The supporting substance did not induce micronuclei in V79 cells (Chinese hamster cell line) in vitro in the absence and the presence of metabolic activation under the experimental conditions used when test up to precipitating/cytotoxic concentrations. The highest applied concentration in Experiment l (400 µg/ml) was chosen with regard to the ability to formulate a homogeneous suspension in an appropriate solvent following the current OECD Guideline 473. In the absence and presence of S9 mix, clear cytotoxicity with relative cell numbers of below 40 % of control were observed after treatment with the highest scored concentrations, except in Experiment I in the presence of S9 mix. In this part of the study concentrations showing clear cytotoxicity were not scorable for cytogenetic damage. In Experiment I (highest evaluated concentration 12.5 µg/ml), in the absence and the presence of S9 mix and in Experiment IIA (highest evaluated concentration 12.5 µg/ml), in the presence of S9 mix, no statistically significant or biologically relevant increase in the number of micronucleated cells was observed up to the highest evaluated concentrations. In Experiment IIA, in the absence of S9 mix, dose-related and statistically significant increases in the percentage of micronucleated cells were observed at the three tested concentrations (3.1, 6.3 and 12.5 µg/ml). However, the only concentration that produced a frequency of micronucleated cells outside the historical control range was also associated with high cytotoxicity. To verify the observation in Experiment IIA, a repeat experiment in the absence of S9 mix within a narrow concentration range (5.0, 6.0 and 7.0 µg/ml), designated Experiment IIB, was performed. In Experiment IIB, no clastogenicity was observed up to the highest scorable concentration, which was associated with appropriate cytotoxicity. Accordingly, the increased incidence of micronucleated cells observed at a concentration associated with high cytotoxicity (Experiment IIA in the absence of S9 mix) could not be reproduced, and this finding was considered to bear no biological significance. In conclusion, it can be stated that under the experimental conditions reported, the test item did not induce micronuclei in V79 cells in vitro in the absence and the presence of metabolic activation. This study was selected as key study.

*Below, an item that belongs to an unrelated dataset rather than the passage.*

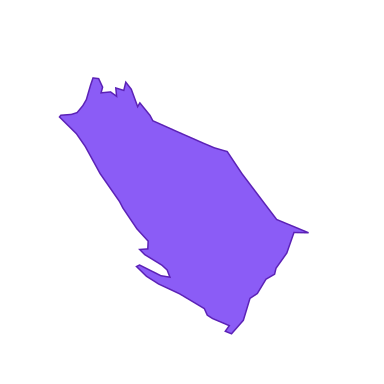 Cumberland, Pennsylvania, United States of America (Robinson projection), rotated 245°
{"feature_id": "52423323B93457289425751", "entity_name": "Cumberland", "entity_type": "district", "adm_level": 2, "iso_a3": "USA", "parent_name": "United States of America", "parent_adm1": "Pennsylvania", "projection": "robinson", "projection_center": [-77.222, 40.136], "detail": "fine", "context": "isolated", "style": "filled", "palette": "violet", "viewbox_px": 384, "rotation_deg": 245, "n_neighbors": 0, "source": "geoboundaries", "source_scale": "gbopen_adm2", "svg_char_len": 938}
<svg xmlns="http://www.w3.org/2000/svg" viewBox="0 0 384 384"><g transform="rotate(245 192 192)"><path d="M316.0,103.6L293.6,111.9L278.3,114.5L247.5,116.5L213.9,122.3L206.6,122.6L181.9,126.5L166.0,131.5L159.1,127.9L162.0,120.3L155.2,122.7L138.4,133.8L131.9,136.5L124.1,136.0L129.3,128.4L148.0,113.6L147.9,110.2L134.9,115.1L122.8,122.8L105.0,137.7L81.1,153.9L73.9,153.8L68.7,157.1L55.1,169.3L51.7,163.3L46.8,167.9L54.0,184.3L71.1,199.6L72.4,208.3L81.7,222.2L82.6,232.1L87.4,235.9L96.6,252.1L112.2,267.3L105.8,280.4L124.6,263.2L131.3,257.1L150.2,253.0L187.5,245.0L213.8,241.0L216.7,237.6L222.7,230.8L232.0,222.4L253.6,203.5L273.1,186.6L279.2,186.3L294.8,182.4L292.3,178.8L310.8,180.4L319.5,178.4L312.9,173.1L318.5,166.9L310.6,164.1L317.1,160.5L320.3,151.5L324.8,155.3L334.2,155.3L337.2,150.5L331.8,145.3L320.4,135.3L316.4,129.6L312.5,121.4L313.3,115.4L317.0,105.6L316.0,103.6Z" fill="#8b5cf6" stroke="#5b21b6" stroke-width="1.5"/></g></svg>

As a representative of the anion of the submission substance, literature data about the related substance monomethyl sulfate (CAS-No. 75-93-4) was also considered. Tan et al. (1983) tested the mutagenicity of methyl sulfate in the CHO/HGPRT System. This test was suitable to detect direct-acting methylating agents (such as dimethylsulfate). The test substance did not increase the mutant frequency at the HGPRT locus in Chinese hamster CHO cells and is therefore considered to be non-mutagenic under the conditions of the test.

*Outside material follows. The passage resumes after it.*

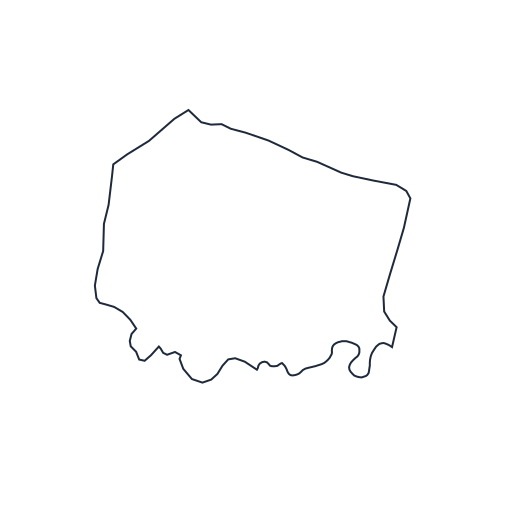 the district of Aguas Corrientes, Canelones, Uruguay, rotated 229°
{"feature_id": "84410073B95258076060136", "entity_name": "Aguas Corrientes", "entity_type": "district", "adm_level": 2, "iso_a3": "URY", "parent_name": "Uruguay", "parent_adm1": "Canelones", "projection": "natural_earth1", "projection_center": [-56.387, -34.527], "detail": "fine", "context": "isolated", "style": "outline", "palette": "slate", "viewbox_px": 512, "rotation_deg": 229, "n_neighbors": 0, "source": "geoboundaries", "source_scale": "gbopen_adm2", "svg_char_len": 2170}
<svg xmlns="http://www.w3.org/2000/svg" viewBox="0 0 512 512"><g transform="rotate(229 256 256)"><path d="M410.5,300.8L411.7,293.3L413.1,284.4L413.1,250.8L417.2,225.6L418.8,208.4L410.7,199.7L391.3,178.3L380.0,162.3L360.0,143.9L350.1,128.0L339.4,115.0L328.9,107.9L323.2,107.3L317.6,111.1L310.7,115.5L301.2,118.7L290.3,119.3L279.8,118.0L278.8,110.9L274.7,105.0L270.0,102.2L262.4,102.7L254.5,99.9L250.0,103.2L250.0,111.6L251.4,123.3L248.6,123.3L243.8,122.4L239.8,124.1L236.7,131.9L230.3,134.2L228.5,130.8L218.6,127.1L205.2,126.9L195.6,132.5L192.1,141.1L192.3,149.5L195.2,158.8L196.2,167.2L192.5,173.2L183.6,178.2L169.6,182.1L170.3,184.0L171.2,185.2L171.7,186.0L172.3,188.2L171.9,190.9L170.7,193.1L168.6,194.5L166.1,194.7L164.1,194.6L162.6,195.5L160.8,197.4L159.1,200.0L158.9,202.3L158.6,204.2L158.1,205.4L156.5,205.5L154.4,205.6L152.5,205.3L150.9,204.9L148.9,204.2L147.4,203.7L145.2,203.5L143.5,203.9L142.0,205.1L140.7,207.0L139.7,209.1L139.0,211.5L139.0,213.8L139.2,216.4L138.6,219.4L137.2,222.3L135.5,225.5L133.8,228.8L132.7,231.4L131.9,233.2L131.2,234.9L130.5,237.5L130.4,240.1L130.5,242.4L130.9,245.0L131.5,246.5L132.3,248.7L133.4,250.1L135.0,251.3L136.2,252.6L137.0,253.6L137.7,255.2L138.0,256.9L137.8,258.8L137.5,260.1L136.8,262.1L136.1,263.2L135.3,265.0L134.3,266.1L133.3,267.3L132.3,268.4L130.9,269.3L129.3,270.3L128.0,271.2L126.2,272.1L124.1,273.1L122.6,273.7L120.4,273.9L118.4,273.3L116.7,271.9L115.3,270.6L114.3,268.9L113.7,266.8L113.8,264.3L113.7,261.1L113.3,257.9L112.4,255.4L111.0,253.3L109.0,252.0L106.8,251.5L104.2,251.5L101.4,251.7L99.0,252.9L97.1,254.2L95.1,256.0L94.1,258.4L93.4,260.0L93.2,261.8L93.8,264.2L95.1,265.9L96.7,267.7L98.7,270.1L100.6,271.7L102.7,273.8L105.1,276.9L106.7,279.9L107.9,283.8L108.8,287.2L108.8,289.6L108.7,291.5L107.6,293.8L106.5,295.3L105.1,296.2L102.9,297.3L101.2,298.0L100.6,298.2L98.0,298.9L110.0,315.4L119.4,314.6L130.0,316.3L141.8,325.6L154.3,345.1L168.2,367.3L180.3,386.2L198.2,410.3L206.5,412.1L217.7,408.5L235.9,394.1L252.6,381.5L263.0,375.0L286.8,364.0L299.8,355.8L314.6,350.2L334.9,341.2L356.0,329.0L368.5,320.5L378.1,316.5L384.7,308.2L392.9,302.4L410.5,300.8Z" fill="none" stroke="#1e293b" stroke-width="2"/></g></svg>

In conclusion, the submission substance is found to be not mutagenic in the bacterial reverse mutation assay, the mammalian gene (HPRT) mutation assay and in the in vitro micronucleus assay.

Justification for selection of genetic toxicity endpoint
Several key studies.

Justification for classification or non-classification

The structural analogue substance Quaternary ammonium compounds, C20-22-alkyltrimethyl, chlorides

and thus the submission substance do not have to be classified for mutagenicity according to the criteria laid down in the EU Dangerous Substances Directive (67/548/EEC) and in the EU Classification Labelling and Packaging Regulation (1272/2008/EC) because the similar supporting substance did not reveal any mutagenic effect in the bacterial reverse mutation assay in the presence or absence of metabolic activation , in the mammalian cell gene (HPRT) mutation test in V79 cells and in the in vitro micronucleus test in V79 cells.